▶ [Do this] Print every one of the rows below unchanged, character for character.

▶ [Listed records]
────
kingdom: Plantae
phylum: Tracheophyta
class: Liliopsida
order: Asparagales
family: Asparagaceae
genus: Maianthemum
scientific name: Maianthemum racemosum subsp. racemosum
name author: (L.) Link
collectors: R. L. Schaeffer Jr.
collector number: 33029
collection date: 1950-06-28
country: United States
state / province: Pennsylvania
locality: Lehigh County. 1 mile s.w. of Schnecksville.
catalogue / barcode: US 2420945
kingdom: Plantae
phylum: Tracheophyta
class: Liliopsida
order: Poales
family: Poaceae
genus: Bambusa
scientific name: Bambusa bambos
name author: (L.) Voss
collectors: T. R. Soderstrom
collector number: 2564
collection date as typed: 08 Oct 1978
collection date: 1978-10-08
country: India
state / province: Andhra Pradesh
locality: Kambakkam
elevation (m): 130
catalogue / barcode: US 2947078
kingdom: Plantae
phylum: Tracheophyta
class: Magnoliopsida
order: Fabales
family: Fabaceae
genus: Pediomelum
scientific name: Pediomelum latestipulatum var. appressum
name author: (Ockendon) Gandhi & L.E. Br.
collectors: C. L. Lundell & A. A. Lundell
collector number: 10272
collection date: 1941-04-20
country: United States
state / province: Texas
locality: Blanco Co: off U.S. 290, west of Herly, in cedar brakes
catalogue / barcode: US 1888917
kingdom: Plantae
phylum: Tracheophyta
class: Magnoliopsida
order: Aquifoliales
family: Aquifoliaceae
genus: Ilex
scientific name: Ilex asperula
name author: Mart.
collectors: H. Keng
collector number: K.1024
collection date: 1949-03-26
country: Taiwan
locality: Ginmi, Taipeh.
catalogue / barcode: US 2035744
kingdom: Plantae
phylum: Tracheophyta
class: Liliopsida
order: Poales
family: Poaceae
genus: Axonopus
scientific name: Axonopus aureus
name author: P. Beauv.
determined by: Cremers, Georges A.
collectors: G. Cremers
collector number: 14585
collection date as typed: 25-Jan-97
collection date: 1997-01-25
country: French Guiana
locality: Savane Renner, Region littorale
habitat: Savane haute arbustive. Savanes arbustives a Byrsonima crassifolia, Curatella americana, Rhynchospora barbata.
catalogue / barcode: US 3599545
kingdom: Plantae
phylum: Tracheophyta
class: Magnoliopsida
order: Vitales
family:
────
▶ [Answer to the problem]
kingdom: Plantae
phylum: Tracheophyta
class: Liliopsida
order: Asparagales
family: Asparagaceae
genus: Maianthemum
scientific name: Maianthemum racemosum subsp. racemosum
name author: (L.) Link
collectors: R. L. Schaeffer Jr.
collector number: 33029
collection date: 1950-06-28
country: United States
state / province: Pennsylvania
locality: Lehigh County. 1 mile s.w. of Schnecksville.
catalogue / barcode: US 2420945
kingdom: Plantae
phylum: Tracheophyta
class: Liliopsida
order: Poales
family: Poaceae
genus: Bambusa
scientific name: Bambusa bambos
name author: (L.) Voss
collectors: T. R. Soderstrom
collector number: 2564
collection date as typed: 08 Oct 1978
collection date: 1978-10-08
country: India
state / province: Andhra Pradesh
locality: Kambakkam
elevation (m): 130
catalogue / barcode: US 2947078
kingdom: Plantae
phylum: Tracheophyta
class: Magnoliopsida
order: Fabales
family: Fabaceae
genus: Pediomelum
scientific name: Pediomelum latestipulatum var. appressum
name author: (Ockendon) Gandhi & L.E. Br.
collectors: C. L. Lundell & A. A. Lundell
collector number: 10272
collection date: 1941-04-20
country: United States
state / province: Texas
locality: Blanco Co: off U.S. 290, west of Herly, in cedar brakes
catalogue / barcode: US 1888917
kingdom: Plantae
phylum: Tracheophyta
class: Magnoliopsida
order: Aquifoliales
family: Aquifoliaceae
genus: Ilex
scientific name: Ilex asperula
name author: Mart.
collectors: H. Keng
collector number: K.1024
collection date: 1949-03-26
country: Taiwan
locality: Ginmi, Taipeh.
catalogue / barcode: US 2035744
kingdom: Plantae
phylum: Tracheophyta
class: Liliopsida
order: Poales
family: Poaceae
genus: Axonopus
scientific name: Axonopus aureus
name author: P. Beauv.
determined by: Cremers, Georges A.
collectors: G. Cremers
collector number: 14585
collection date as typed: 25-Jan-97
collection date: 1997-01-25
country: French Guiana
locality: Savane Renner, Region littorale
habitat: Savane haute arbustive. Savanes arbustives a Byrsonima crassifolia, Curatella americana, Rhynchospora barbata.
catalogue / barcode: US 3599545
kingdom: Plantae
phylum: Tracheophyta
class: Magnoliopsida
order: Vitales
family:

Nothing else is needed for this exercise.